Eventually, you’d sell out of goods and have to turn away business. Before that happens, small-batch shipments could bolster restocking efforts. The strategy is simple: Ship smaller amounts of goods via priority ocean services to help preserve business continuity. Let’s break it down.

Smaller, Faster Shipments

Low inventory can quickly become an urgent situation. In these cases, Flexport’s new LCLPriority service may be able to rescue your company from dwindling down to nothing.

It’s not going to solve the capacity crisis, but it could be a quick fix just when you need it.

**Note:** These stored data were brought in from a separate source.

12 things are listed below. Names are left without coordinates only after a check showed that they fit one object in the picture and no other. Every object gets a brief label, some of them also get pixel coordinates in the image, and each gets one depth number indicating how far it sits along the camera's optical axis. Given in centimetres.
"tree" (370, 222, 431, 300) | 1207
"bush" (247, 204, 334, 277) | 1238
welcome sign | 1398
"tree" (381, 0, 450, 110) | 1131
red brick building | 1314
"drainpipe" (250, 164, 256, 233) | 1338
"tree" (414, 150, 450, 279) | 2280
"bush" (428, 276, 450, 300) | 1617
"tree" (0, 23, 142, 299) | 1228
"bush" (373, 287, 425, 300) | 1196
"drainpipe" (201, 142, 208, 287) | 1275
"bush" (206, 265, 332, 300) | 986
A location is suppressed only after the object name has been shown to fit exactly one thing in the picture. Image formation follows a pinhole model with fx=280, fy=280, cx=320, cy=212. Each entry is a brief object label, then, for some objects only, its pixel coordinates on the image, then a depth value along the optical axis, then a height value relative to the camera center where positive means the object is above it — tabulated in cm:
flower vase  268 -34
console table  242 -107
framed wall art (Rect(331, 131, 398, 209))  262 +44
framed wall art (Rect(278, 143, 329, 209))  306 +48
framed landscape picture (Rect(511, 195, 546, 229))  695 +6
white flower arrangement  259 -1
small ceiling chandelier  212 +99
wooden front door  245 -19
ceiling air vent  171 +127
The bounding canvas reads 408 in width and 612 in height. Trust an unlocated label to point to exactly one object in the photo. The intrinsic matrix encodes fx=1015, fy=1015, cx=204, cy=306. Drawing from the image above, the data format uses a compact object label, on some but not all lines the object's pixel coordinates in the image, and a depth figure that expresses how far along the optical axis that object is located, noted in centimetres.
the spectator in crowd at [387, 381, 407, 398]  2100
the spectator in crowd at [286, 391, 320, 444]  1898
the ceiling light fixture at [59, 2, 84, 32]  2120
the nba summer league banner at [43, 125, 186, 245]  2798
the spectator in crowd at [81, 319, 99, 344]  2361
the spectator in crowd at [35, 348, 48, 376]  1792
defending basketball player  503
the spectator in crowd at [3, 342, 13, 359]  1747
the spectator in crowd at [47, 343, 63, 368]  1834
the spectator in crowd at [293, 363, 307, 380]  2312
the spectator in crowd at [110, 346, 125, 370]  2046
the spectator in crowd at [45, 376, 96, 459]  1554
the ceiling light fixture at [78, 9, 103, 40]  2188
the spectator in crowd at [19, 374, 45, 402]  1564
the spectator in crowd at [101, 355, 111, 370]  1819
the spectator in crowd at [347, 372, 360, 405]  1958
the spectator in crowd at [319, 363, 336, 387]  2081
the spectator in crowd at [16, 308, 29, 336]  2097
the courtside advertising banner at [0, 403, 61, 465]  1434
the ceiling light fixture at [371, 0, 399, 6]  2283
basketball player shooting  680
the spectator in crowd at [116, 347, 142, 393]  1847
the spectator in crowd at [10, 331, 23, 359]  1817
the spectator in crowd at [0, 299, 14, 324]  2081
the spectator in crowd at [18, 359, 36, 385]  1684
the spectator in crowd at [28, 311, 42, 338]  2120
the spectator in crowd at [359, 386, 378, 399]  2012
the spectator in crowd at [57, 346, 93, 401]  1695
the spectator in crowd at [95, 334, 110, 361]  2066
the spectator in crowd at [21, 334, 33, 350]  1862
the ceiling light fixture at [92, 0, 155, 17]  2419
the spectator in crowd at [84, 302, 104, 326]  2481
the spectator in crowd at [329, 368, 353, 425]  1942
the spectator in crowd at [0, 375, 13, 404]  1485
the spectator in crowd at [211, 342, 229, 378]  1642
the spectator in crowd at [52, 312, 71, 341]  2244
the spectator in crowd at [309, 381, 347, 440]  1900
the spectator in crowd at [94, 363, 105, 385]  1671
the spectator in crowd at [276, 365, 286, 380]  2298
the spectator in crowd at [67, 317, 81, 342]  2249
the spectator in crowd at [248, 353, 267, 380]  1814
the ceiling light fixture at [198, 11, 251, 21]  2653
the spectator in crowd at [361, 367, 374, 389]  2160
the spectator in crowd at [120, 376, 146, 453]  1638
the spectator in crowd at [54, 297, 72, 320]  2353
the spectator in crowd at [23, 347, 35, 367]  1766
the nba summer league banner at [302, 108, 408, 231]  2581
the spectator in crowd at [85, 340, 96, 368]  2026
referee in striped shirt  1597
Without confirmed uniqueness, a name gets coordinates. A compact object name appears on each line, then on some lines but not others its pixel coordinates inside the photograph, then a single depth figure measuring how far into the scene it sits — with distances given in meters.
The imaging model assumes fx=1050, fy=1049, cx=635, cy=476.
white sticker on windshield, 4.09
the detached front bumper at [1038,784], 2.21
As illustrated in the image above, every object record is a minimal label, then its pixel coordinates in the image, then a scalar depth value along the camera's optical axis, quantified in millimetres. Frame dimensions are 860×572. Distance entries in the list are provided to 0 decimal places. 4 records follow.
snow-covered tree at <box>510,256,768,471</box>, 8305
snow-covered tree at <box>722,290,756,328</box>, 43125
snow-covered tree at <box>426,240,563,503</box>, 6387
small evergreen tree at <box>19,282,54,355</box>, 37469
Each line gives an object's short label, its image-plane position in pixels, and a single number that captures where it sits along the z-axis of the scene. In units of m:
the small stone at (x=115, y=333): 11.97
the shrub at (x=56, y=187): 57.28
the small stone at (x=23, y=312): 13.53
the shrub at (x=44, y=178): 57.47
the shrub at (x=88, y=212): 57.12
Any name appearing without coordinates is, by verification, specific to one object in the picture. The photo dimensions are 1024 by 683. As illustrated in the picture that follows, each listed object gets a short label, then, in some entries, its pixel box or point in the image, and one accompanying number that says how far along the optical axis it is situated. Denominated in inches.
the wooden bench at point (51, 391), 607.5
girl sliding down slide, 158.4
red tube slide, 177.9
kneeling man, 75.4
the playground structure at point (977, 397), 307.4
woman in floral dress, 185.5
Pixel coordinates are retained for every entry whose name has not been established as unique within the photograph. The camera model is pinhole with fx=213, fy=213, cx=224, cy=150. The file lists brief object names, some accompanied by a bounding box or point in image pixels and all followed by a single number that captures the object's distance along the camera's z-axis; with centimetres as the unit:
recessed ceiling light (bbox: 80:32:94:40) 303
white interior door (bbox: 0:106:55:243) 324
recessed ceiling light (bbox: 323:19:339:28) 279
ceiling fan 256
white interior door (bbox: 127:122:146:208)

  • Start by making a crucial decision: which SKUs you need ASAP.
  • Book your shipment from and to designated LCLPriority ports. These are high-traffic ports throughout Asia, the US, and Europe.
  • Communicate with suppliers to plan for cargo-ready dates.

Most LCLPriority shipments cap at approximately 15 CBM. That’s up to a dozen or more refrigerators or around 100 mattresses, thousands of t-shirts, or tens of thousands of yoga mats.

There’s no minimum volume, either. LCLPriority is designed to be just the right amount of capacity to carry companies out of the danger zone when inventory is low.

Flexport expects this space—like all space these days—to get snapped up quickly, so if your business can benefit, take action to book.

What’s Happening to Inventory

We continue to see US business inventories running lower by the month.

According to Federal Reserve Economic Data (FRED), the latest inventory-to-sales ratio was 1.25 in April 2021, down from 1.26 in March—and way down from 1.73 in April 2020.

The ratio represents a balancing act for most companies. In a perfect world, inventory and sales would be closely matched with new inventory arriving just as previous inventory sold.

That would drive an inventory-to-sales ratio down from current US levels.

That would also require a perfectly stable supply chain, and—spoiler!—it’s not a perfect world. It's possible to lose in either direction. Too much inventory? Your capital is tied up. Too little? You miss out on sales.

As the ratio drops in the US, it’s not an indicator of higher profit margins or wiser capital allocation (although it could be, under radically different circumstances).

In this case, it’s an indicator of depleting inventory. As companies sell, the value of their inventory isn’t keeping pace. Goods demand may be great, but shipping is frenzied, and it’s starting to hold up restocking.

If you can find a way to circumvent the delays, even if it’s one small shipment at a time, it could make the difference between business continuity or collapse.